• _Selected passage_

○ ○ ○ ○ ○ ○ ○

In conversation with Robert Kaplan

On how geography threatens the U.S., makes Africa poor and may alter our economy

On how geography threatens the U.S., makes Africa poor and may alter our economy

Photographs by Matthew Teuten/Novus Select

American foreign affairs journalist Robert Kaplan, 60, is the author of 14 books, many about U.S. strategic imperatives and the re-emergence of long-standing cultural tensions hidden by Cold War politics. His new book is The Revenge of Geography: What the Map Tells Us About Coming Conflicts and the Battle Against Fate.

Q: You write that the West, especially the U.S., has lately been ascribing too much influence in geopolitics to human agency, especially air power, and not enough to the literal facts on the ground.

○ ○ ○ ○ ○ ○ ○

• _Complete the following_
1) Answer these from the Robert Kaplan interview:
(a) How old is Kaplan?
(b) What is the title of his new book?
(c) Which form of human agency does the interviewer's question single out?
2) Put this sentence from the Robert Kaplan interview into Spanish: "American foreign affairs journalist Robert Kaplan, 60, is the author of 14 books, many about U.S. strategic imperatives and the re-emergence of long-standing cultural tensions hidden by Cold War politics."
3) Pull out everything in the Robert Kaplan interview from "American foreign affairs" down to "Battle Against Fate.".

○ ○ ○ ○ ○ ○ ○

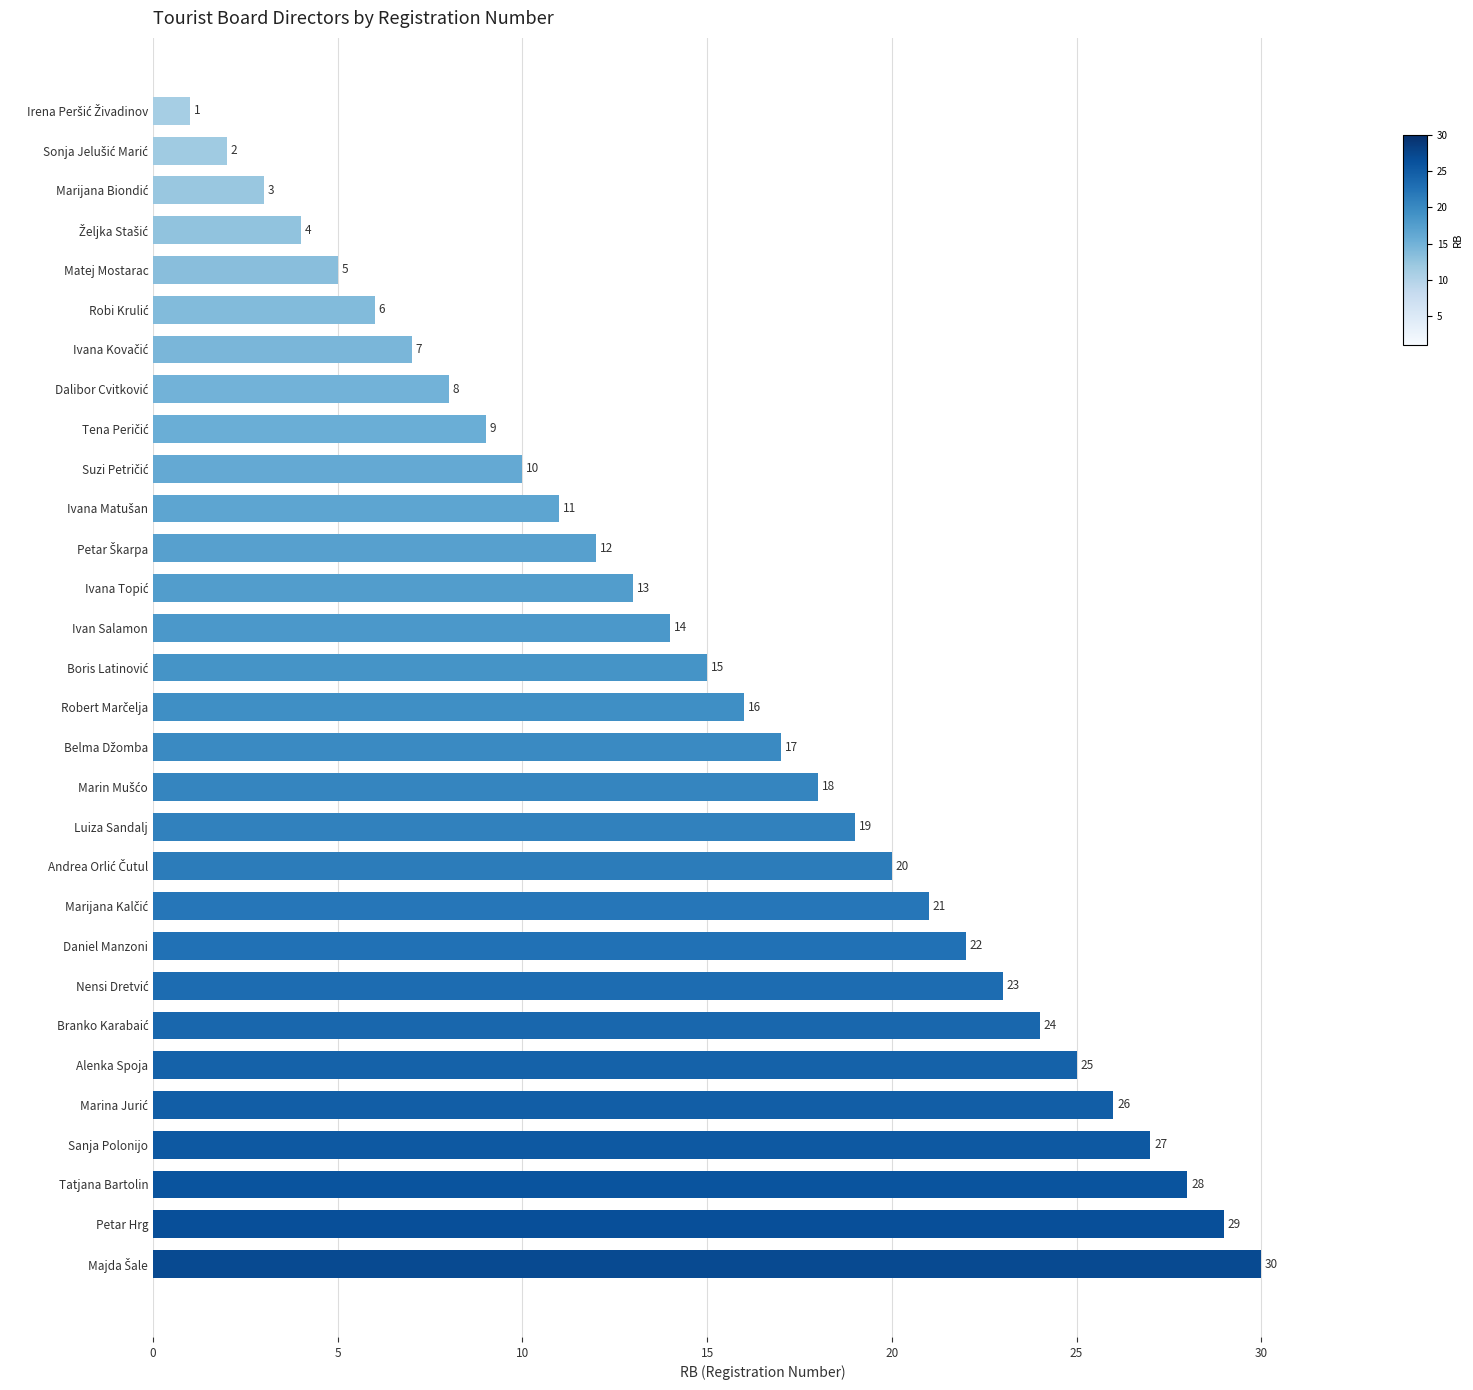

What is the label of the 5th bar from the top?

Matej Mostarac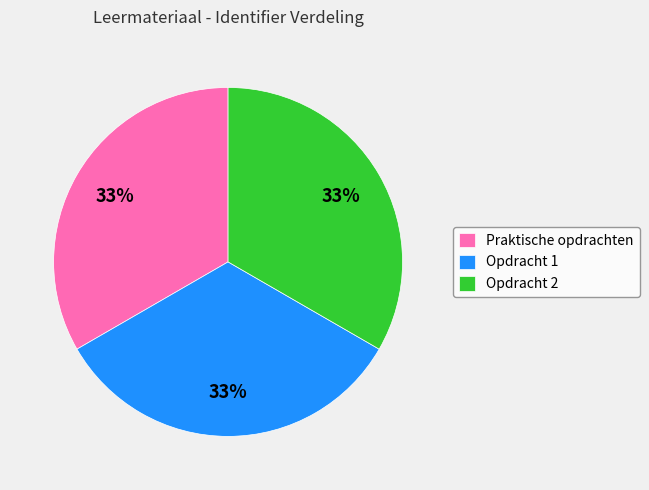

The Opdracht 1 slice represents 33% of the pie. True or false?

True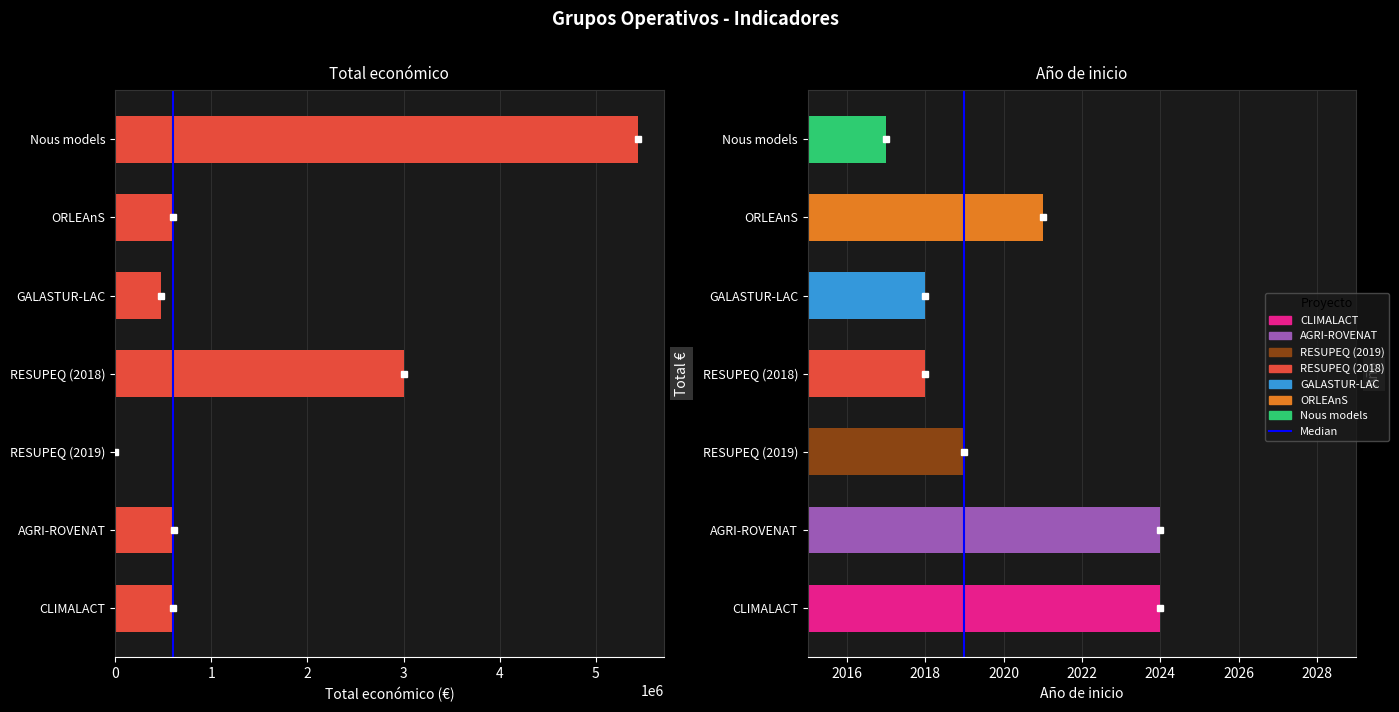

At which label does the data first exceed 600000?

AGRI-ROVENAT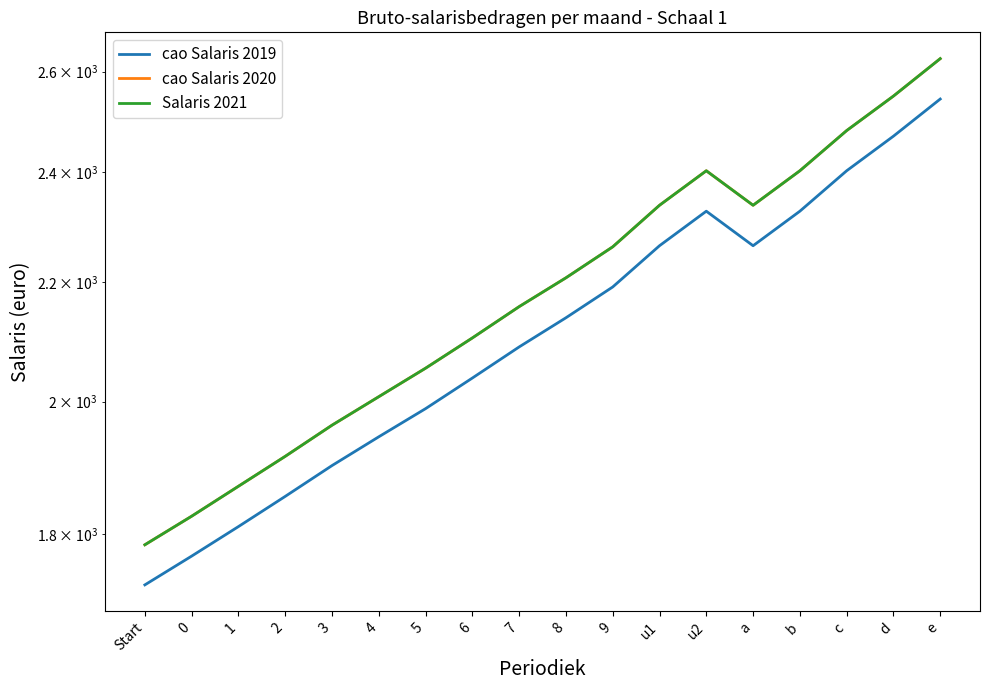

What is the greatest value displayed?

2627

○ ○ ○ ○ ○ ○ ○

• _Answers given_
1)
(a) 60
(b) The Revenge of Geography: What the Map Tells Us About Coming Conflicts and the Battle Against Fate
(c) Air power

2) Robert Kaplan, periodista estadounidense especializado en asuntos exteriores, de 60 años, es autor de 14 libros, muchos de ellos sobre los imperativos estratégicos de Estados Unidos y el resurgimiento de antiguas tensiones culturales ocultas por la política de la Guerra Fría.

3)
American foreign affairs journalist Robert Kaplan, 60, is the author of 14 books, many about U.S. strategic imperatives and the re-emergence of long-standing cultural tensions hidden by Cold War politics. His new book is The Revenge of Geography: What the Map Tells Us About Coming Conflicts and the Battle Against Fate.